YOUR GOAL
Copy out the lines below with each "Lär dig" changed to "Studera" and nothing else altered. Omit the pictures from your version.

MATERIAL FOR THE TASK
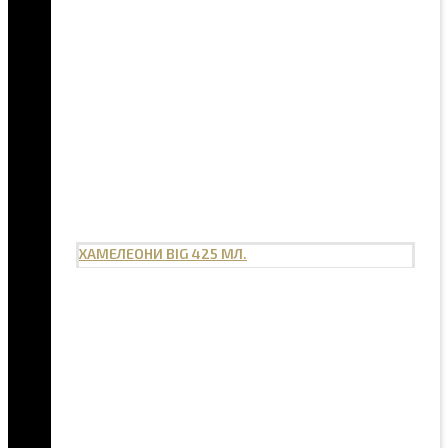
ХАМЕЛЕОНИ BIG 425 МЛ.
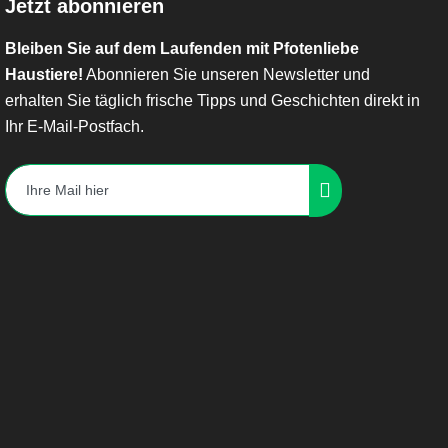
Jetzt abonnieren
Bleiben Sie auf dem Laufenden mit Pfotenliebe
Haustiere!
Abonnieren Sie unseren Newsletter und
erhalten Sie täglich frische Tipps und Geschichten direkt in
Ihr E-Mail-Postfach.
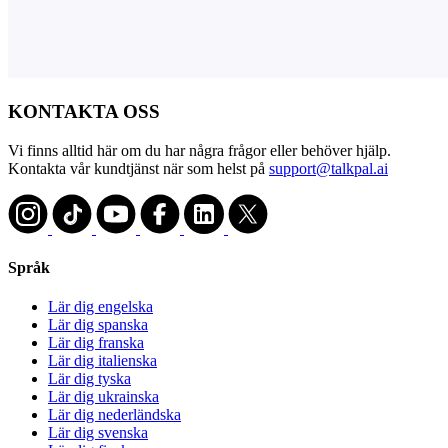
KONTAKTA OSS
Vi finns alltid här om du har några frågor eller behöver hjälp.
Kontakta vår kundtjänst när som helst på
support@talkpal.ai
Språk
Lär dig engelska
Lär dig spanska
Lär dig franska
Lär dig italienska
Lär dig tyska
Lär dig ukrainska
Lär dig nederländska
Lär dig svenska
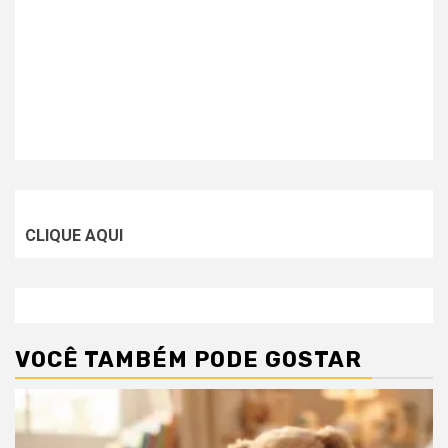
CLIQUE AQUI
VOCÊ TAMBÉM PODE GOSTAR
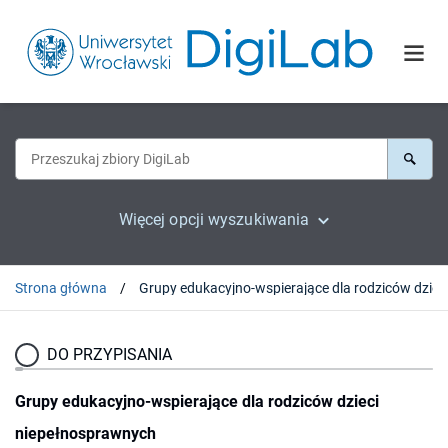
Więcej opcji wyszukiwania
Strona główna
DO PRZYPISANIA
Grupy edukacyjno-wspierające dla rodziców dzieci
niepełnosprawnych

REPLY
ХАМЕЛЕОНИ BIG 425 МЛ.
Jetzt abonnieren
Bleiben Sie auf dem Laufenden mit Pfotenliebe
Haustiere!
Abonnieren Sie unseren Newsletter und
erhalten Sie täglich frische Tipps und Geschichten direkt in
Ihr E-Mail-Postfach.
KONTAKTA OSS
Vi finns alltid här om du har några frågor eller behöver hjälp.
Kontakta vår kundtjänst när som helst på
support@talkpal.ai
Språk
Studera engelska
Studera spanska
Studera franska
Studera italienska
Studera tyska
Studera ukrainska
Studera nederländska
Studera svenska
CLIQUE AQUI
VOCÊ TAMBÉM PODE GOSTAR
Więcej opcji wyszukiwania
Strona główna
DO PRZYPISANIA
Grupy edukacyjno-wspierające dla rodziców dzieci
niepełnosprawnych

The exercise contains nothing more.